El atún patudo es un pez discreto del océano. Puede sumergirse a más de 250 metros de profundidad y vivir hasta 12 años. Su carne, muy apreciada en Asia para el sashimi, lo convierte en una joya de alto valor comercial. Pero esa misma demanda lo ha puesto históricamente en la mira de la sobrepesca.

Según Luigi Benincasa, director ejecutivo de la Asociación de Atuneros del Ecuador (Atunec), la noticia representa un alivio y un desafío. “El patudo tiene un ciclo vital más largo y eso lo hace más sensible. Ver su recuperación es una señal positiva, pero no debemos confiarnos”, advierte.

Aunque el patudo solo representa cerca del 5% de las capturas en Ecuador, su importancia ecológica es enorme. Su comportamiento y longevidad lo convierten en un termómetro del equilibrio marino.

Ecuador, corazón atunero del Pacífico

Para Ecuador, este anuncio tiene un peso especial. El país es el segundo mayor procesador de atún del mundo, con un sector que genera más de USD 1.600 millones en exportaciones anuales y da empleo directo a más de 30.000 personas. Manta y Posorja laten al ritmo del océano: son puertos donde el atún no solo alimenta economías, sino también identidades.

La flota ecuatoriana captura alrededor de 300.000 toneladas de atún al año, aunque sus plantas procesadoras duplican esa cifra, alcanzando 600.000 toneladas entre enlatados y conservas. El listado o barrilete es la especie reina de esta industria, con 25.910 toneladas capturadas solo en los primeros meses del año. Le siguen el aleta amarilla con 7.279 toneladas y el patudo.

La reducción de la veda, aunque breve en cifras, significa mucho en la práctica.
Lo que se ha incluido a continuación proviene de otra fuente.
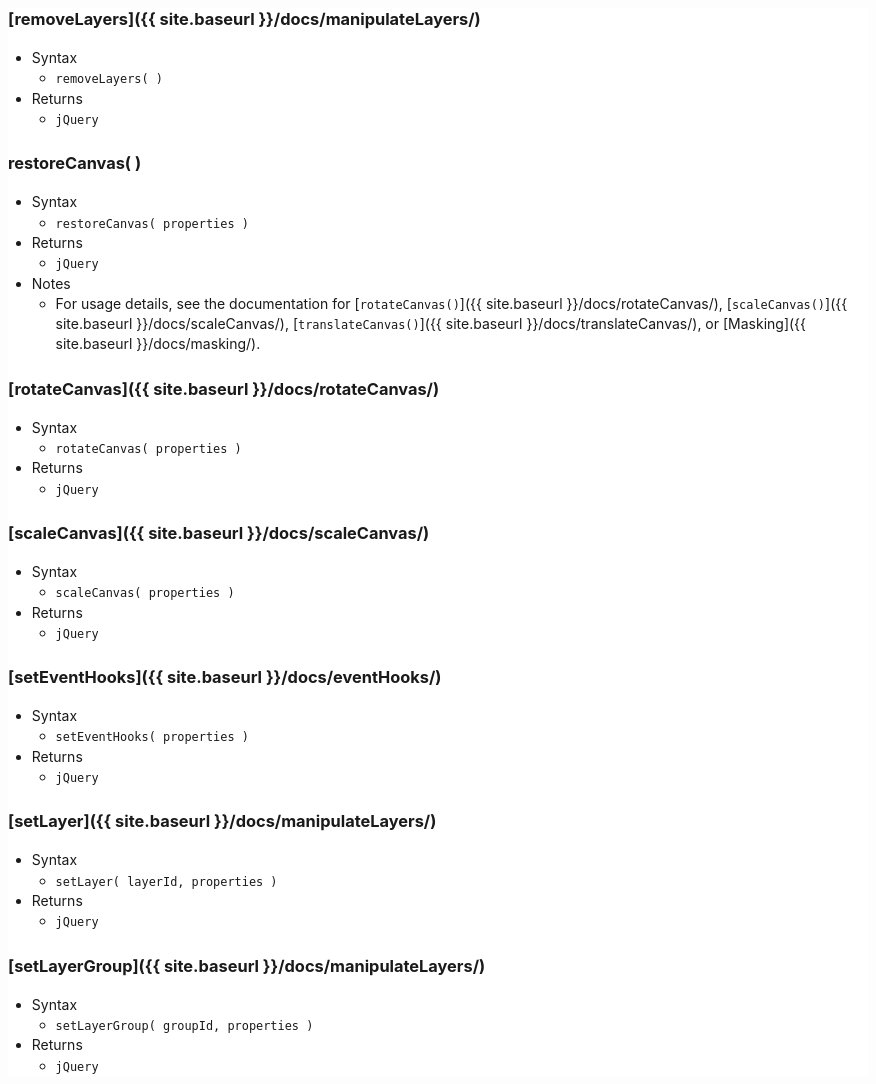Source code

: ### [removeLayers]({{ site.baseurl }}/docs/manipulateLayers/)

  - Syntax
    - `removeLayers( )`
  - Returns
    - `jQuery`

### restoreCanvas( )

  - Syntax
    - `restoreCanvas( properties )`
  - Returns
    - `jQuery`
  - Notes
    - For usage details, see the documentation for [`rotateCanvas()`]({{ site.baseurl }}/docs/rotateCanvas/), [`scaleCanvas()`]({{ site.baseurl }}/docs/scaleCanvas/), [`translateCanvas()`]({{ site.baseurl }}/docs/translateCanvas/), or [Masking]({{ site.baseurl }}/docs/masking/).

### [rotateCanvas]({{ site.baseurl }}/docs/rotateCanvas/)

  - Syntax
    - `rotateCanvas( properties )`
  - Returns
    - `jQuery`

### [scaleCanvas]({{ site.baseurl }}/docs/scaleCanvas/)

  - Syntax
    - `scaleCanvas( properties )`
  - Returns
    - `jQuery`

### [setEventHooks]({{ site.baseurl }}/docs/eventHooks/)

  - Syntax
    - `setEventHooks( properties )`
  - Returns
    - `jQuery`

### [setLayer]({{ site.baseurl }}/docs/manipulateLayers/)

  - Syntax
    - `setLayer( layerId, properties )`
  - Returns
    - `jQuery`

### [setLayerGroup]({{ site.baseurl }}/docs/manipulateLayers/)

  - Syntax
    - `setLayerGroup( groupId, properties )`
  - Returns
    - `jQuery`
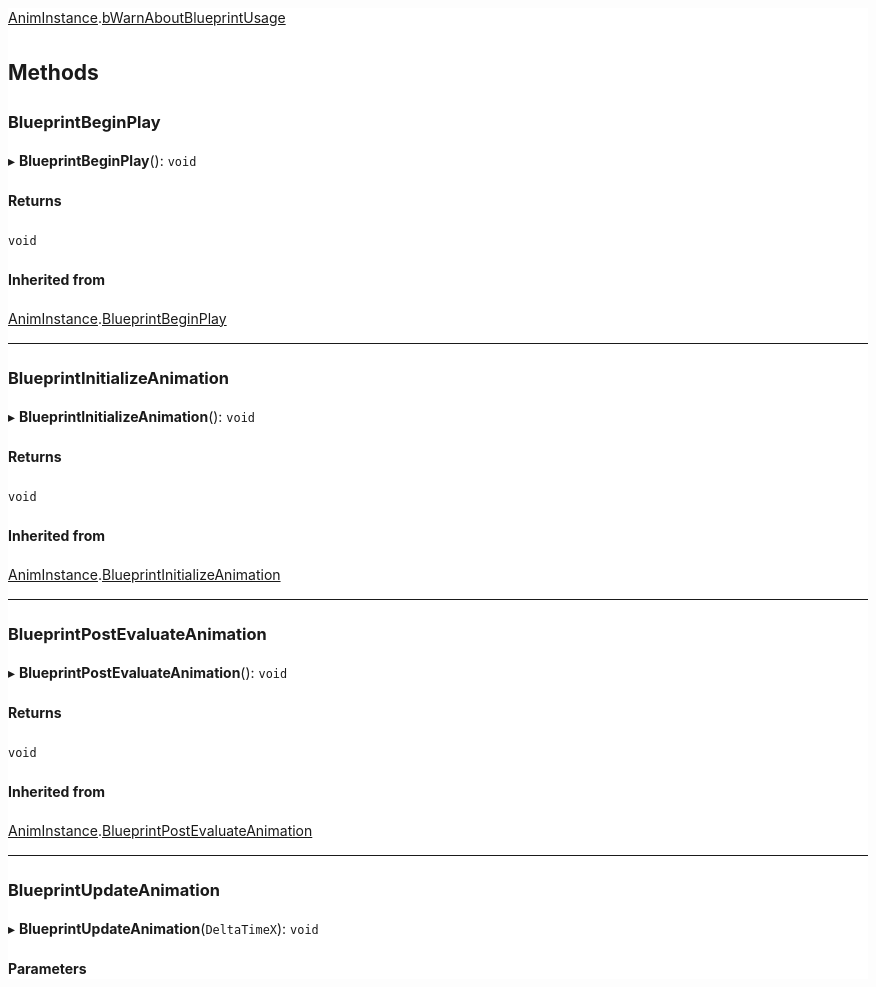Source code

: [AnimInstance](ue_ue.AnimInstance.md).[bWarnAboutBlueprintUsage](ue_ue.AnimInstance.md#bwarnaboutblueprintusage)

## Methods

### BlueprintBeginPlay

▸ **BlueprintBeginPlay**(): `void`

#### Returns

`void`

#### Inherited from

[AnimInstance](ue_ue.AnimInstance.md).[BlueprintBeginPlay](ue_ue.AnimInstance.md#blueprintbeginplay)

___

### BlueprintInitializeAnimation

▸ **BlueprintInitializeAnimation**(): `void`

#### Returns

`void`

#### Inherited from

[AnimInstance](ue_ue.AnimInstance.md).[BlueprintInitializeAnimation](ue_ue.AnimInstance.md#blueprintinitializeanimation)

___

### BlueprintPostEvaluateAnimation

▸ **BlueprintPostEvaluateAnimation**(): `void`

#### Returns

`void`

#### Inherited from

[AnimInstance](ue_ue.AnimInstance.md).[BlueprintPostEvaluateAnimation](ue_ue.AnimInstance.md#blueprintpostevaluateanimation)

___

### BlueprintUpdateAnimation

▸ **BlueprintUpdateAnimation**(`DeltaTimeX`): `void`

#### Parameters
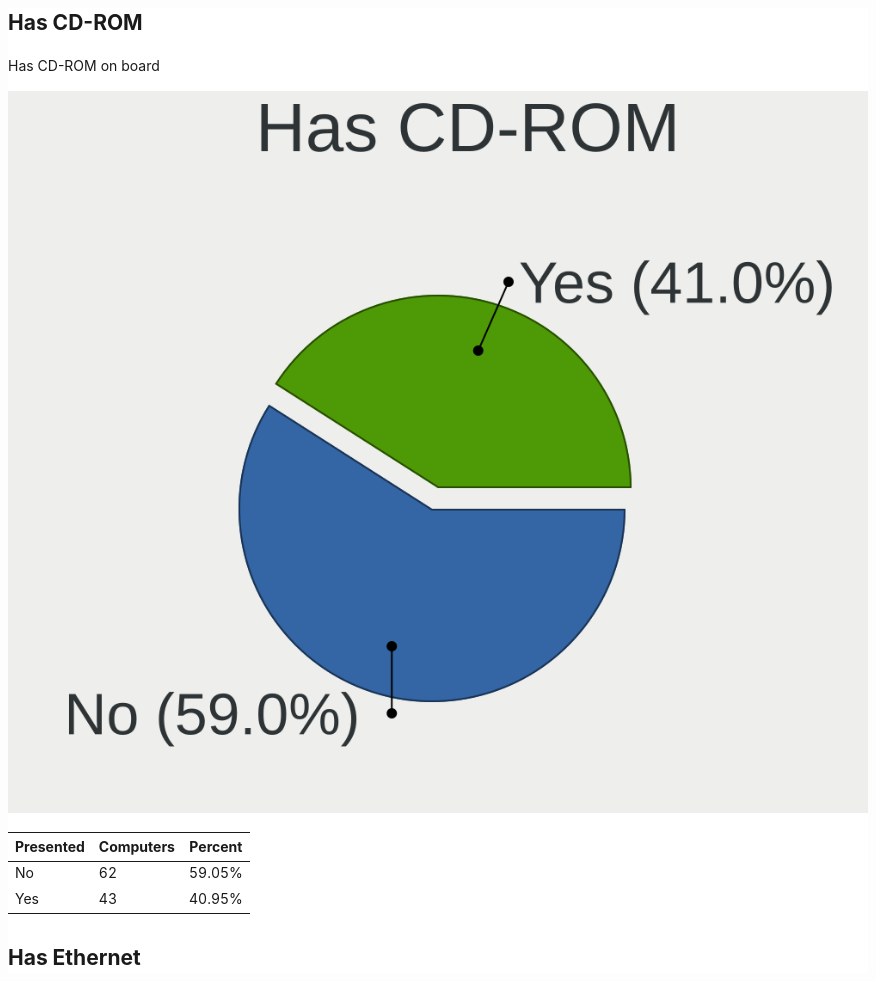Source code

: Has CD-ROM
----------

Has CD-ROM on board

![Has CD-ROM](./images/pie_chart/node_has_cdrom.svg)


| Presented | Computers | Percent |
|-----------|-----------|---------|
| No        | 62        | 59.05%  |
| Yes       | 43        | 40.95%  |

Has Ethernet
------------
Ocho días menos de inactividad pueden aliviar los costos de operación de la flota, pero también ponen a prueba la disciplina colectiva del sector para mantener la sostenibilidad.

El equilibrio entre ciencia y mar

En el VI Foro de Sostenibilidad del Atún, celebrado en Manta, la reducción fue recibida como un logro compartido. Investigadores, autoridades y empresarios coincidieron en que las políticas regionales están dando frutos. Sin embargo, recordaron que los desafíos persisten: el monitoreo de la captura incidental de juveniles, la vigilancia de las flotas de palangre en alta mar y el cumplimiento de los límites de esfuerzo pesquero.